### YOUR GOAL
Scan the material for "Right". Copy every line it appears in.
(RECORDED DATA)
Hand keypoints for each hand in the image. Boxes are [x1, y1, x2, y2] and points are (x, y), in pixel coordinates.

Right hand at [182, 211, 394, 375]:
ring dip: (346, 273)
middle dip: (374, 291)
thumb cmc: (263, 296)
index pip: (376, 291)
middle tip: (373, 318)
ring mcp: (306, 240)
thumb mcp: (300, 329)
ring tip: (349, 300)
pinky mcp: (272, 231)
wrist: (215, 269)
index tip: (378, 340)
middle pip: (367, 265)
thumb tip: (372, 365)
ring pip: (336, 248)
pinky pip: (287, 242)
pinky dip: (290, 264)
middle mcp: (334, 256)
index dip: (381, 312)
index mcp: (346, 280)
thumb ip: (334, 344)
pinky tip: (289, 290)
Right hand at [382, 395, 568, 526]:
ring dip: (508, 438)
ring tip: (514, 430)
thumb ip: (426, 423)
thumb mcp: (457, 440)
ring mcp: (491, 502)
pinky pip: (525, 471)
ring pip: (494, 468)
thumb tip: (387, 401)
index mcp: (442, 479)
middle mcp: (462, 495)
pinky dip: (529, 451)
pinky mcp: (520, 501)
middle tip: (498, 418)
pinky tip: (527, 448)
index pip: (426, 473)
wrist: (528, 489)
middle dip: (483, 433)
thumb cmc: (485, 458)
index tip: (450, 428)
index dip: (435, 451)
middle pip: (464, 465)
(End RECORDED DATA)
(RECORDED DATA)
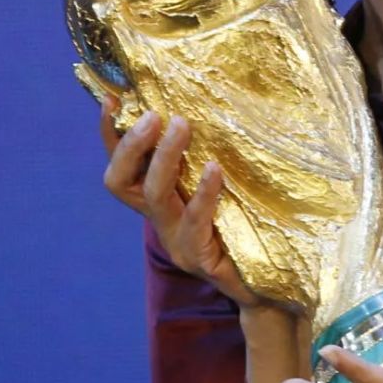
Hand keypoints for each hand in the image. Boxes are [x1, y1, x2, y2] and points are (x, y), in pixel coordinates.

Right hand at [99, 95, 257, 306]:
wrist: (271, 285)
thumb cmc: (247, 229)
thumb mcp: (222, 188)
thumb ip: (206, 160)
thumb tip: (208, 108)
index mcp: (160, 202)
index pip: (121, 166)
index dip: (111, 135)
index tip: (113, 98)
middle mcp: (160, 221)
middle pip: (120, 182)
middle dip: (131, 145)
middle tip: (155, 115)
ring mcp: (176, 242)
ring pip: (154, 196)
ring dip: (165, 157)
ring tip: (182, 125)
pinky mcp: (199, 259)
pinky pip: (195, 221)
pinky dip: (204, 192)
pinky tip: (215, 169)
(End RECORDED DATA)
(RECORDED DATA)
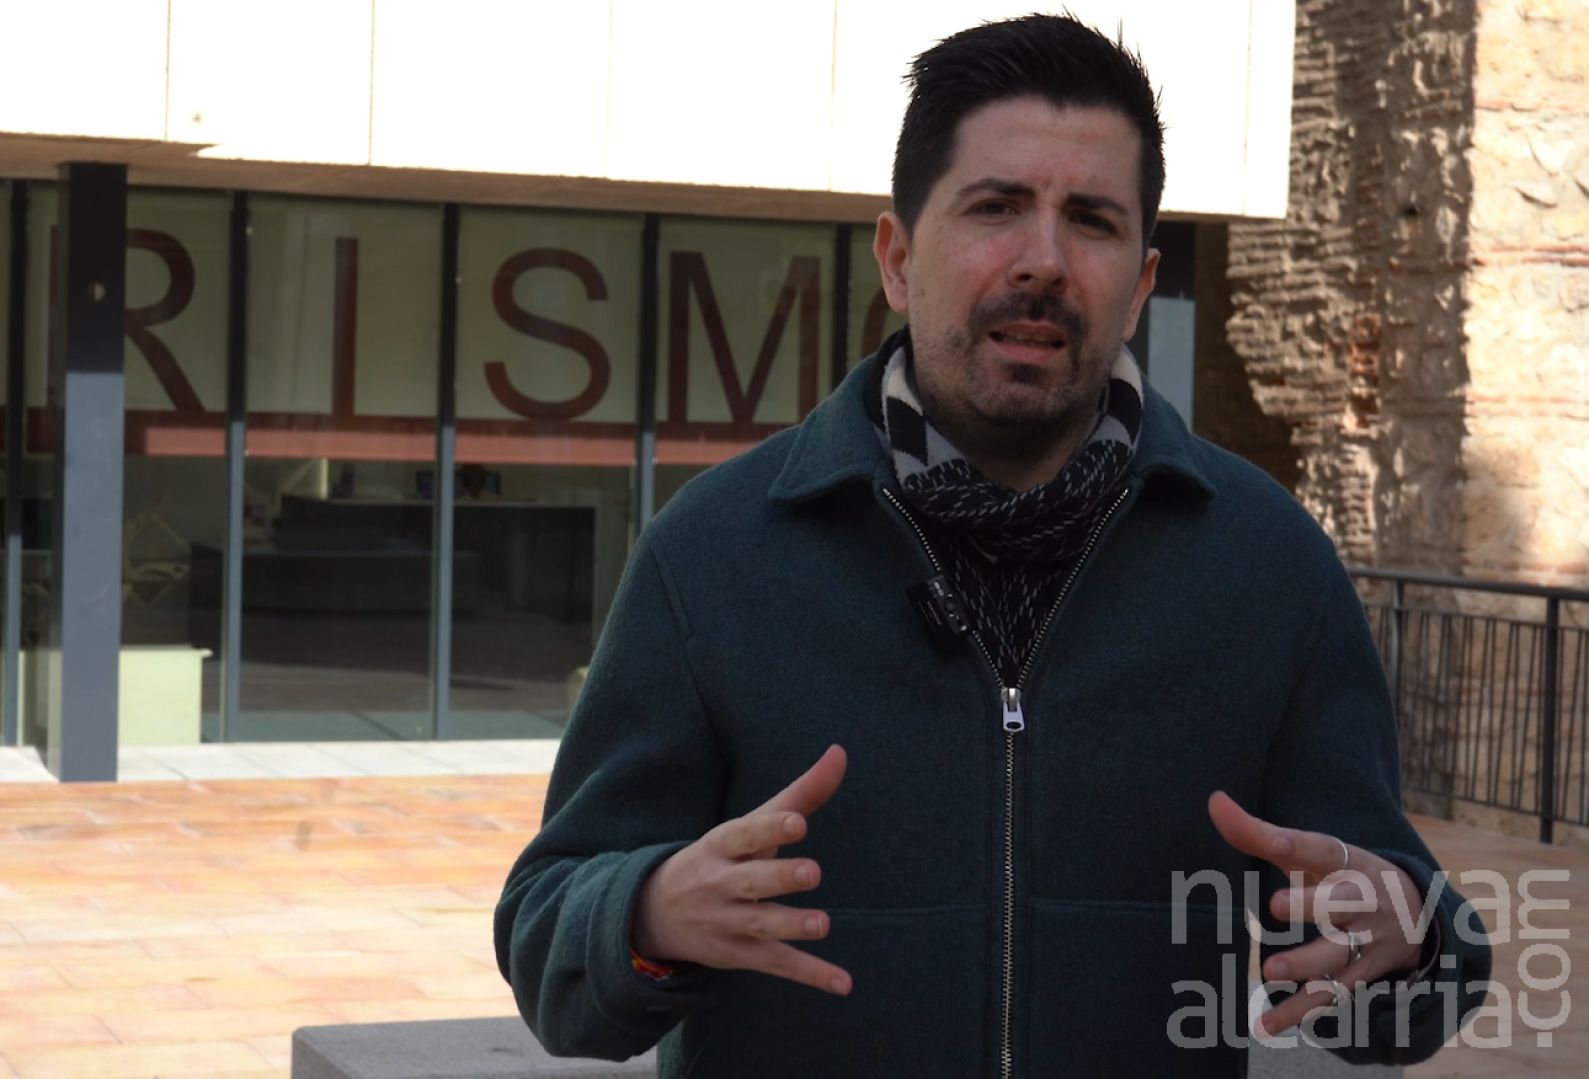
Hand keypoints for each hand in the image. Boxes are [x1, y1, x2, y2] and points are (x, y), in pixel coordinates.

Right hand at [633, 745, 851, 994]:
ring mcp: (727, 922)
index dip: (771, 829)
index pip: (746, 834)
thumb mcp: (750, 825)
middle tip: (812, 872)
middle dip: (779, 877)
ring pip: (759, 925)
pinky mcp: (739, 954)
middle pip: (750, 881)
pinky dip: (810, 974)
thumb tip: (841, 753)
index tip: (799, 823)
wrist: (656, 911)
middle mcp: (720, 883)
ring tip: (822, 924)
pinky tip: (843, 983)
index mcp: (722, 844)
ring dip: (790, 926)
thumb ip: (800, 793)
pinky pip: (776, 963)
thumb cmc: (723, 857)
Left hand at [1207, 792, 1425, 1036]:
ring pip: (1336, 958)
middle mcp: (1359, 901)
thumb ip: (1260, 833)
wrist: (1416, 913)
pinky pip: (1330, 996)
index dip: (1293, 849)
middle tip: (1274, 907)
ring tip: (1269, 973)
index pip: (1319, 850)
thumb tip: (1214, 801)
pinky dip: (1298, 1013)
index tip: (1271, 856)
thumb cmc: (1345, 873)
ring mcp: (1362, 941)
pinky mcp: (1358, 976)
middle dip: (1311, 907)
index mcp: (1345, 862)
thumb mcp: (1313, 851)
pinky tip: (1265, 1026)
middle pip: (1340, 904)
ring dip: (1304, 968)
(End RECORDED DATA)
### TASK ANSWER
Right hand at [182, 211, 394, 375]:
Right hand at [382, 395, 568, 526]:
Right hand at [99, 95, 257, 306]:
Right hand at [633, 745, 851, 994]:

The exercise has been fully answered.